- **TASK ITEM A**
Answer these questions about the ray-sampling excerpt, one line each, marked (i), (ii), (iii):
(i) Under what condition does the learning unit judge NO at S610?
(ii) What does the learning unit do to the non-object ray data and to Sb at S611?
(iii) After copying object ray data to the learning ray list, what number does the learning unit add to Sf?
- **TASK ITEM B**
Using the ray-sampling excerpt, explain in one to three sentences when the learning unit carries out S611 and what condition at S610 leads to it.

After S609 or in a case where NO is judged at S608, the learning unit 505 judges, at S610, whether or not the data of all the non-object rays included in the non-object ray list has been selected (sampled). Specifically, in a case where Sb<Lb, the learning unit 505 judges that the data of at least part of the non-object rays included in the non-object ray list has not been selected (NO). On the other hand, in a case where Sb≥Lb, the learning unit 505 judges that the data of all the non-object rays included in the non-object ray list has been selected (YES). Consequently, in the first judgement at S610, YES is judged without fail. In a case where YES is judged S610, the learning unit 505 rearranges the data of the non-object rays included in the non-object ray list randomly at S611 and sets the sampling counter (Sb) of the non-object ray to 0.
After S611 or in a case where NO is judged at S610, the learning unit 505 performs the processing at S612. At S612, first, the learning unit 505 selects (samples) the data of the Nf object rays including the (Sf+1)th object ray and the subsequent object rays among the data of the object rays included in the object ray list. Following this, at S612, the learning unit 505 copies the data of the selected object rays to the learning ray list as the learning ray data. In a case where Sf+Nf>Lf, the learning unit 505 performs the following processing. Specifically, first, the learning unit 505 selects the data of the object rays including the (Sf+1)th object ray to the Lfth object ray among the data of the object rays included in the object ray list and copies the data as the learning ray data. Following this, the learning unit 505 selects the data of the object rays including the first object ray to the (Sf+Nf−Lf)th object ray located at the front portion of the object ray list and adds and copies the data as the learning ray data. After copying the data to the learning ray list, the learning unit 505 adds the number of object rays (Nf) to the sampling counter (Sf) of the object ray.
Further, following this, at S612, the learning unit 505 selects (samples) the data of the Nb non-object rays including the (Sb+1)th non-object ray and the subsequent non-object rays among the data of the non-object rays included in the non-object ray list. Following this, at S612, the learning unit 505 copies the data of the selected non-object rays to the learning ray list as the leaning ray data. In a case where Sb+Nb>Lb, the learning unit 505 performs the following processing. Specifically, first, the learning unit 505 selects the data of the non-object rays including the (Sb+1)th to the Lbth non-object rays among the data of the non-object rays included in the non-object ray list and copies the data as the learning ray data. Following this, the learning unit 505 selects the data of the non-object rays including the first to (Sb+Nb−1)th non-object rays located at the front portion of the non-object ray list and adds and copies the data as the learning ray data.

- **GIVEN MATERIAL**
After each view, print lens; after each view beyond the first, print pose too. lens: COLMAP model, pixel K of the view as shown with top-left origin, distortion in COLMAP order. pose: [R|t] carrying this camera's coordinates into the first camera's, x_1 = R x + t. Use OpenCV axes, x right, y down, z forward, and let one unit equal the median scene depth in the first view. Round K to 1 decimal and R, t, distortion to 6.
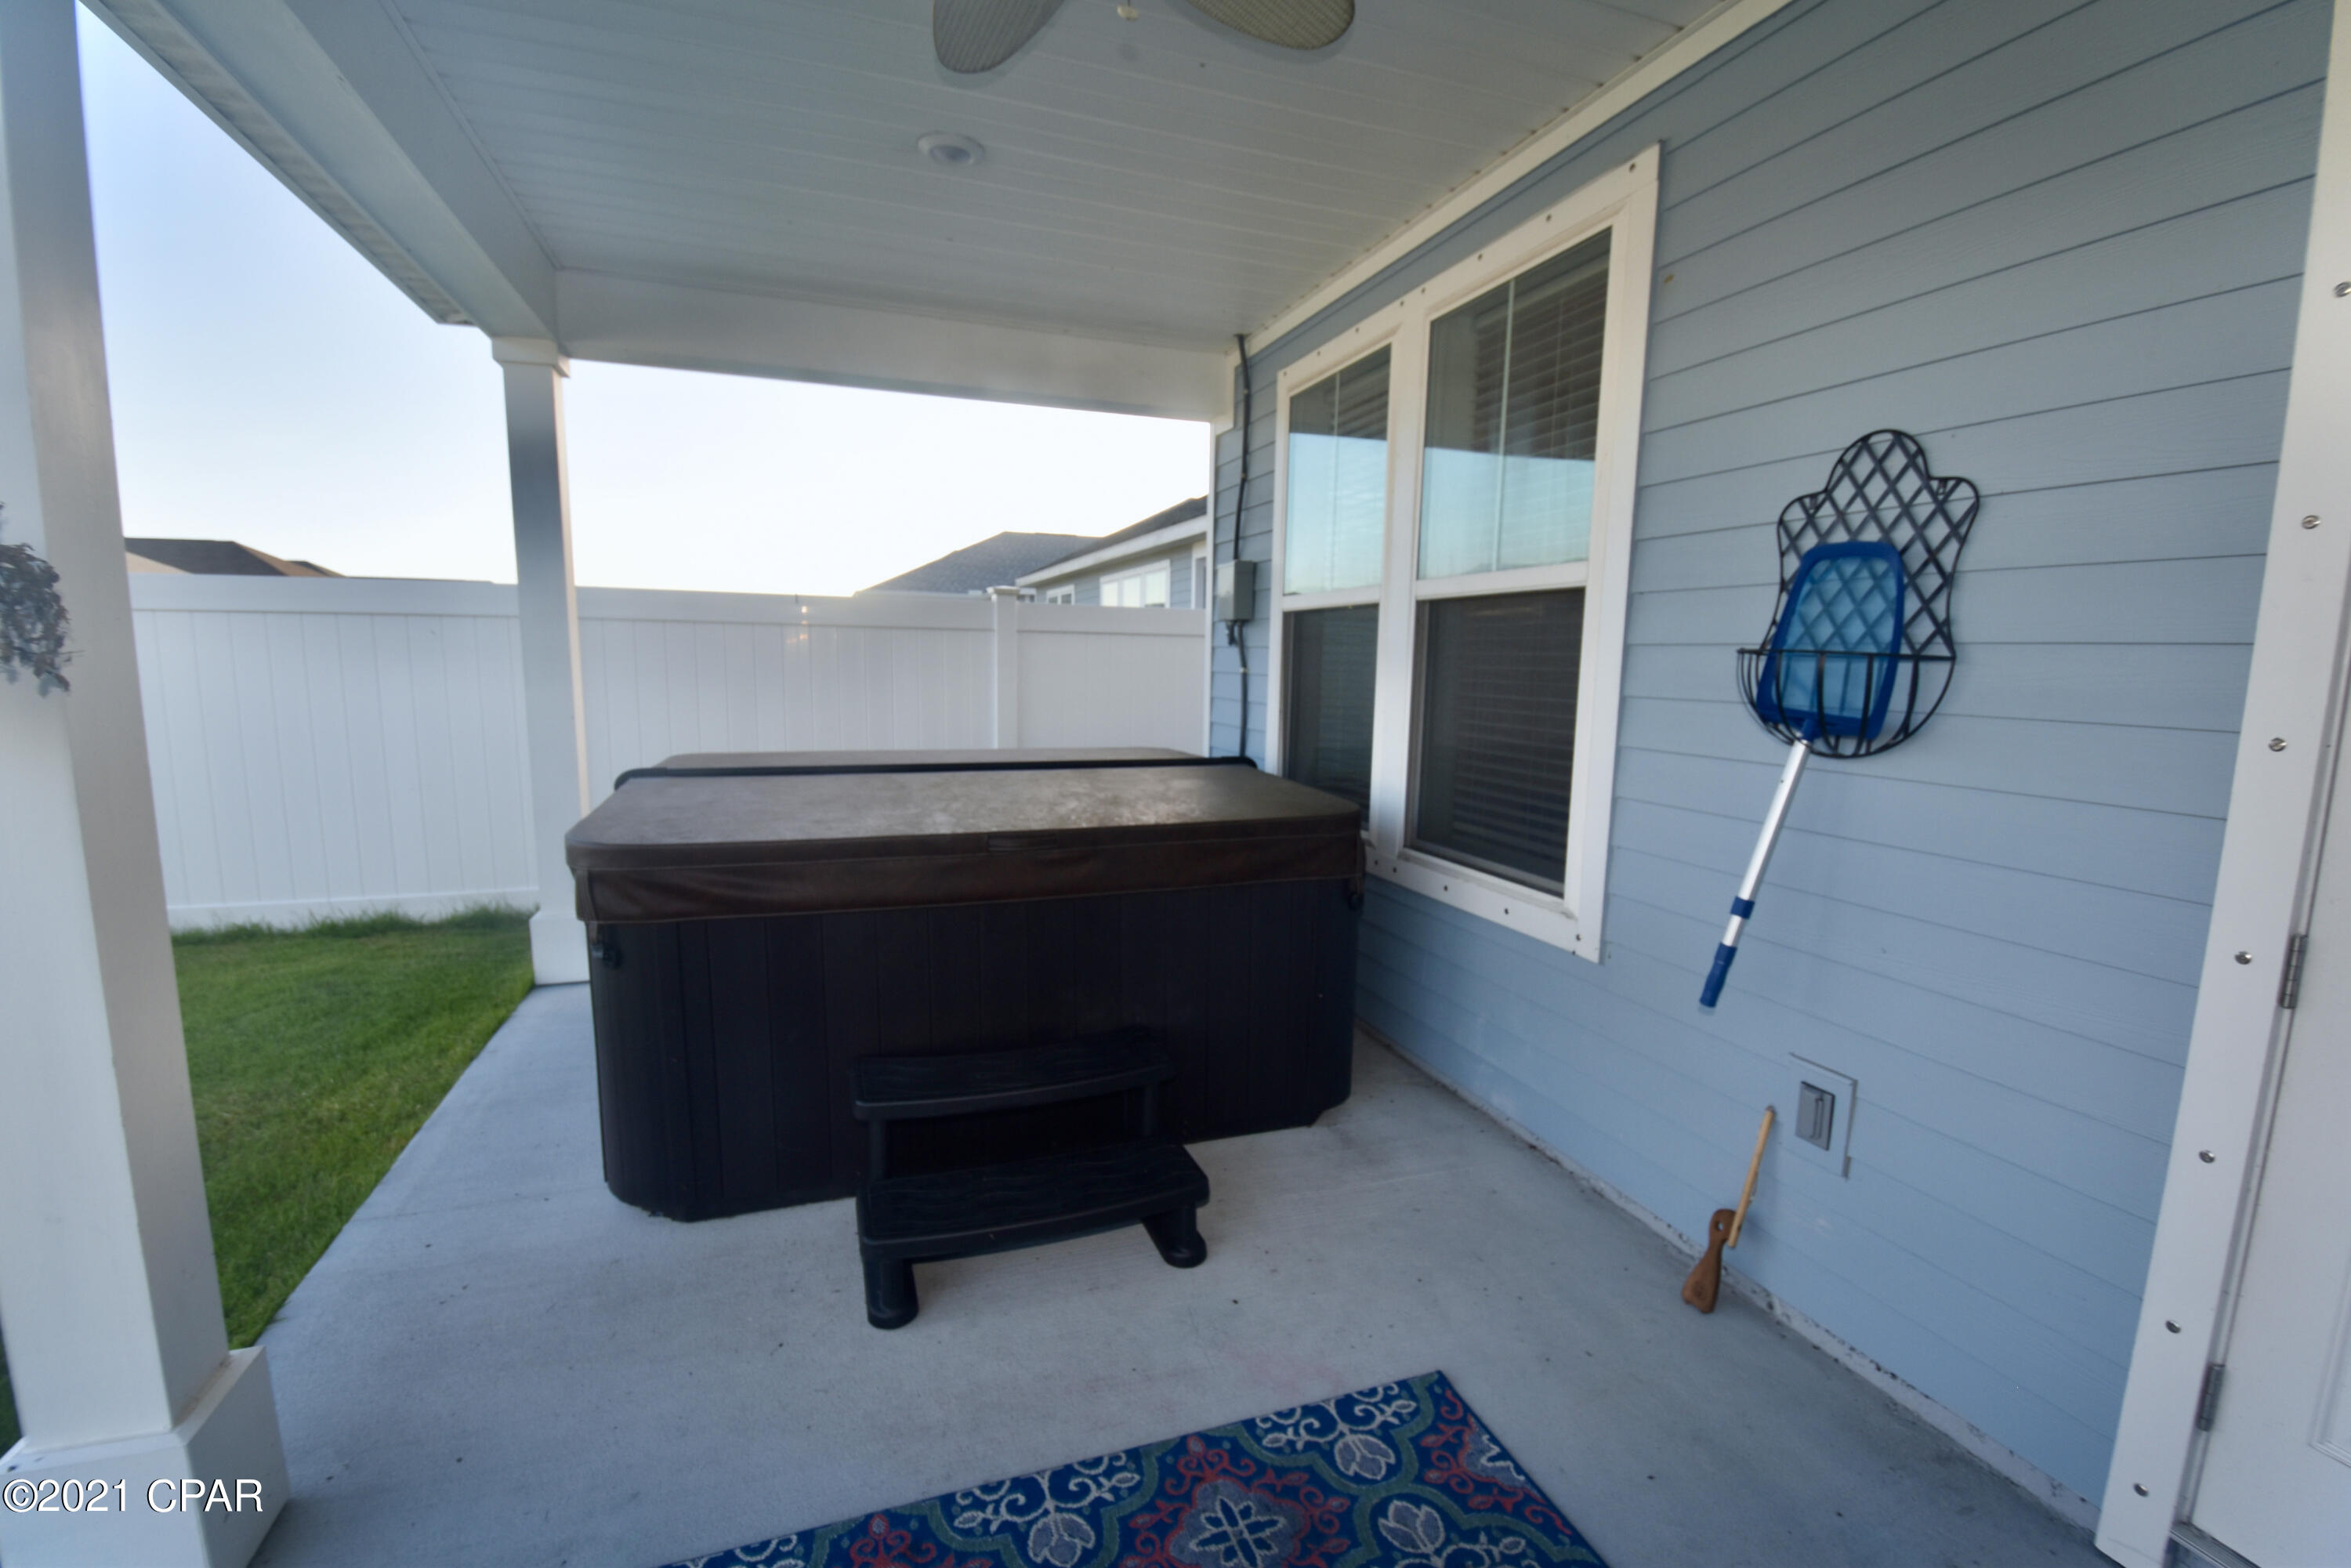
lens RADIAL K [[1033.0, 0, 1170.3], [0, 1033.0, 796.5], [0, 0, 1]] dist [0.007795, -0.016079]
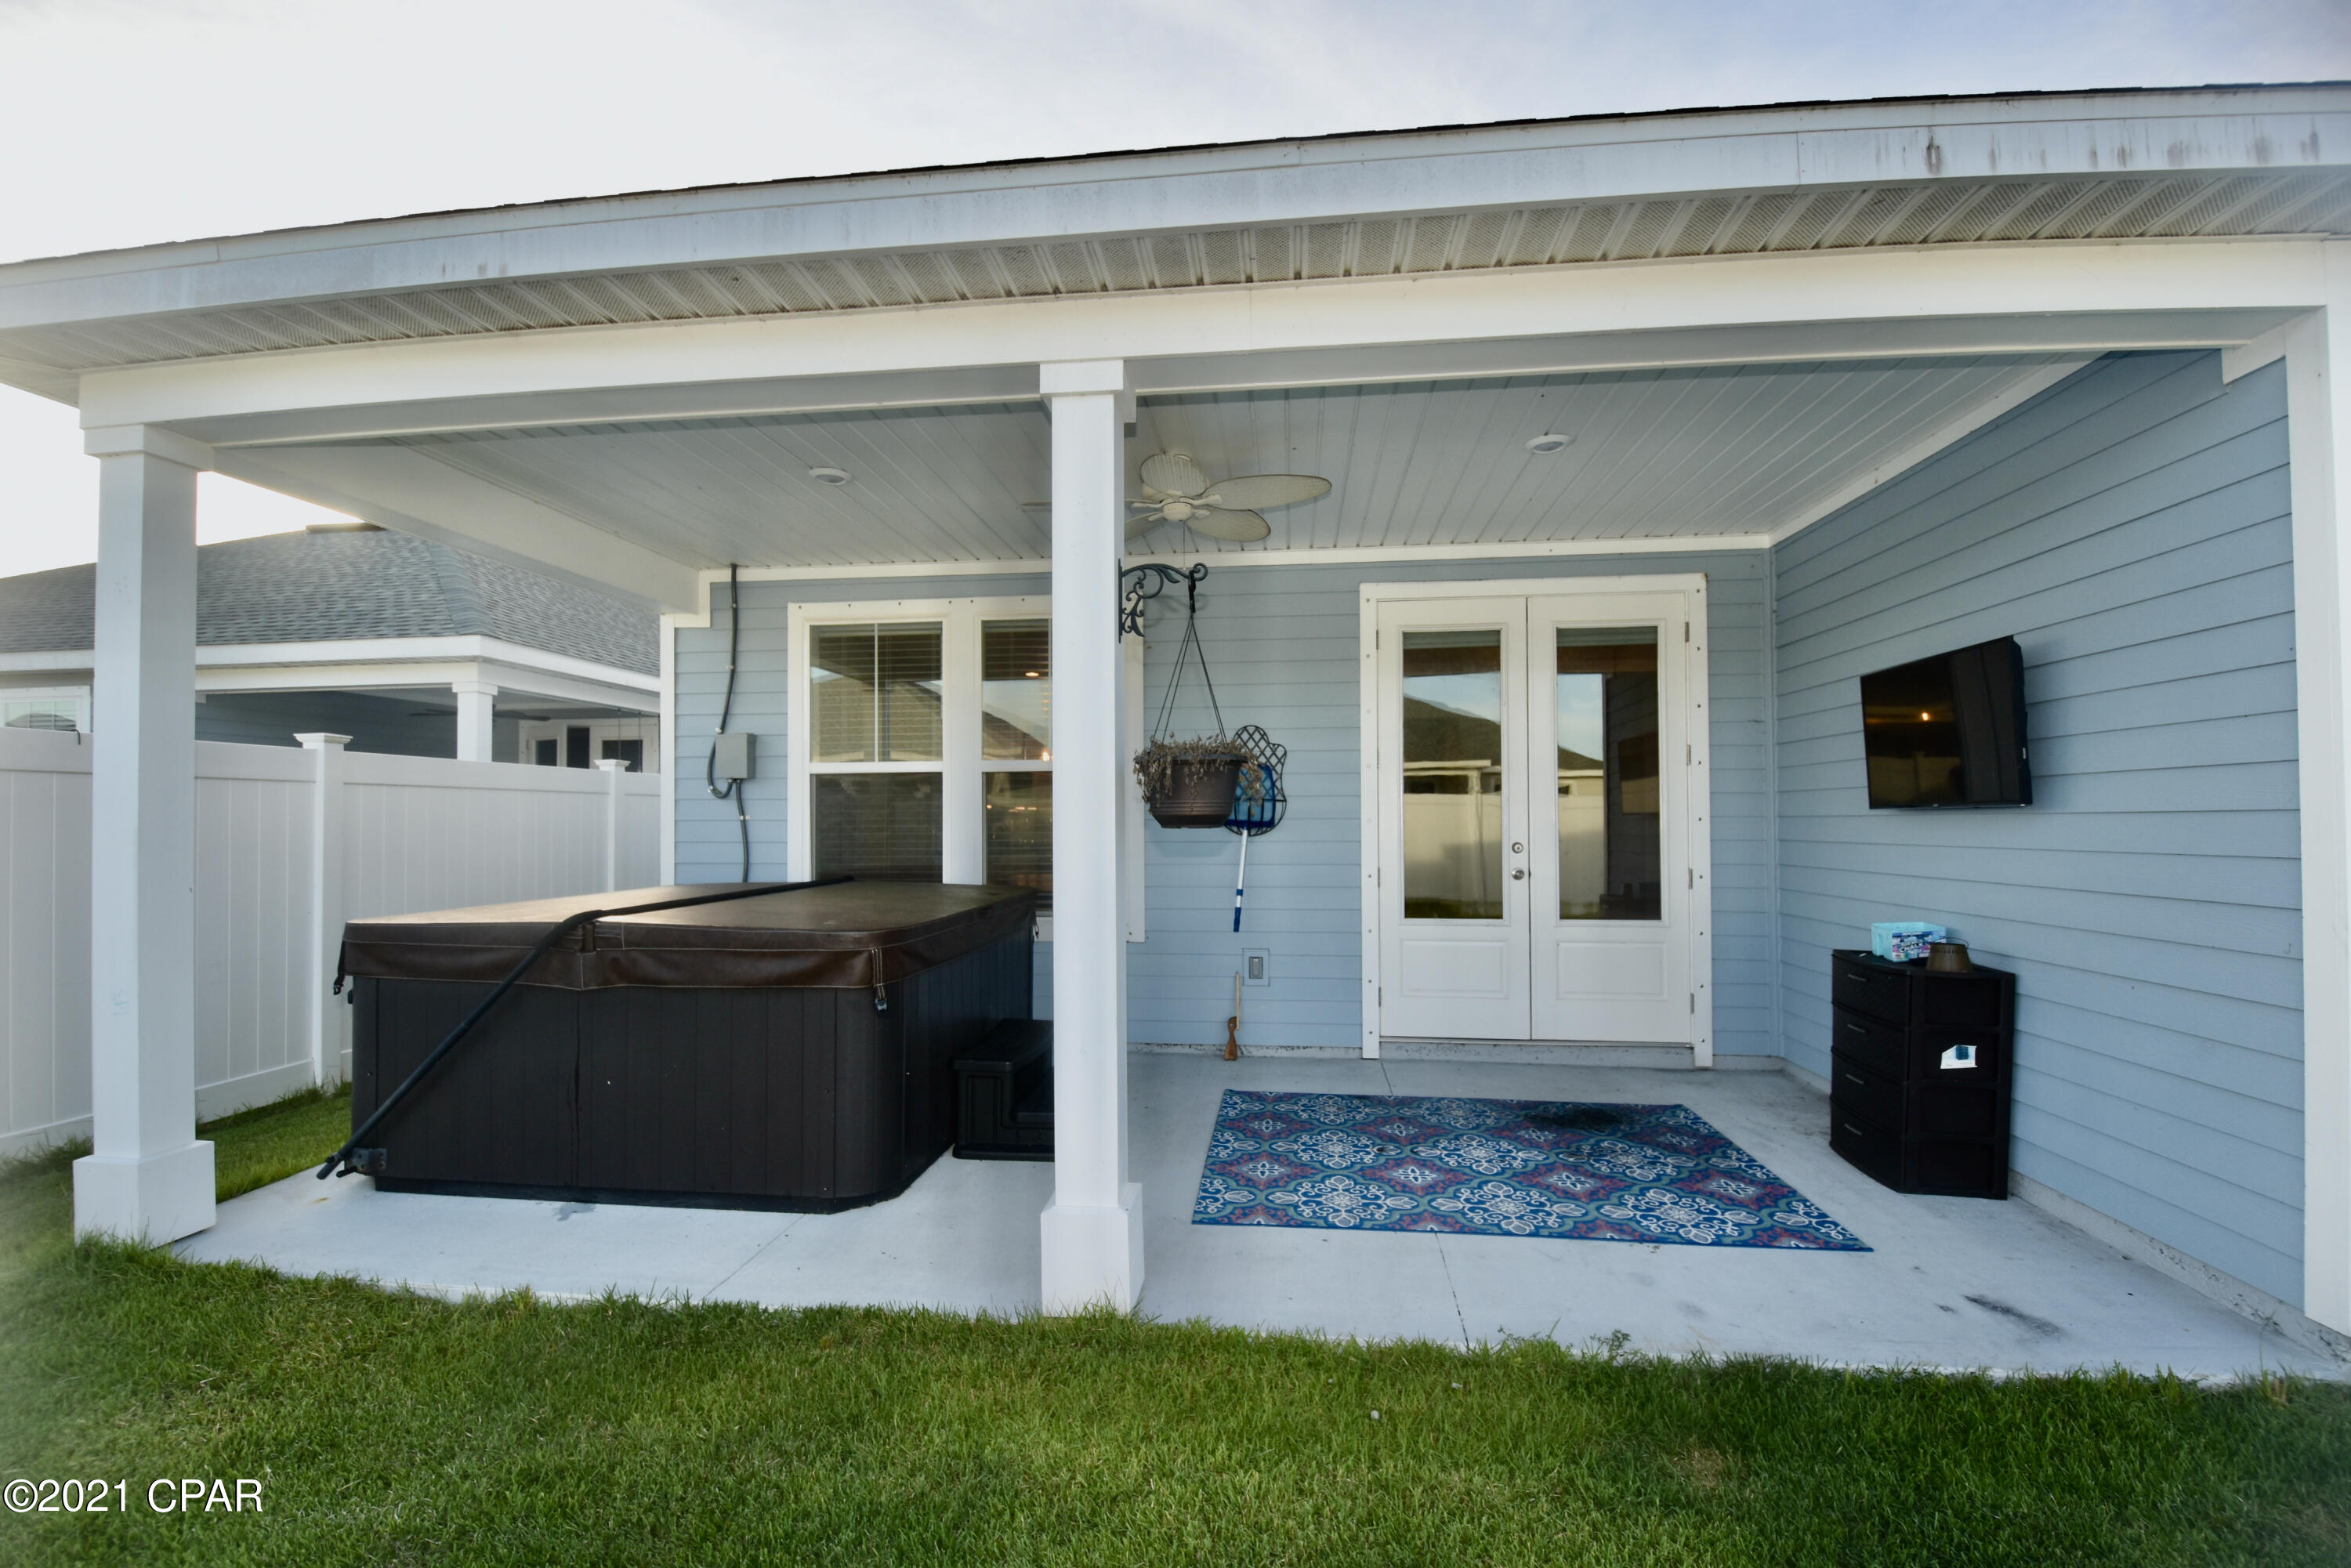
lens RADIAL K [[1033.0, 0, 1173.2], [0, 1033.0, 796.0], [0, 0, 1]] dist [0.007795, -0.016079]
pose [[0.430325, 0.001231, 0.902673, -2.083987], [0.134100, 0.988816, -0.065277, 0.011547], [-0.892657, 0.149139, 0.425347, -0.036120]]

- **FINAL ANSWER A**
(i) When Sb<Lb, meaning the data of at least part of the non-object rays in the non-object ray list has not been selected.
(ii) It rearranges the data of the non-object rays in the non-object ray list randomly and sets Sb to 0.
(iii) The number of object rays, Nf.

- **FINAL ANSWER B**
The learning unit carries out S611 only when YES is judged at S610. YES is judged when Sb≥Lb, meaning the data of all the non-object rays in the non-object ray list has been selected. At S611 it then rearranges that data randomly and sets Sb to 0.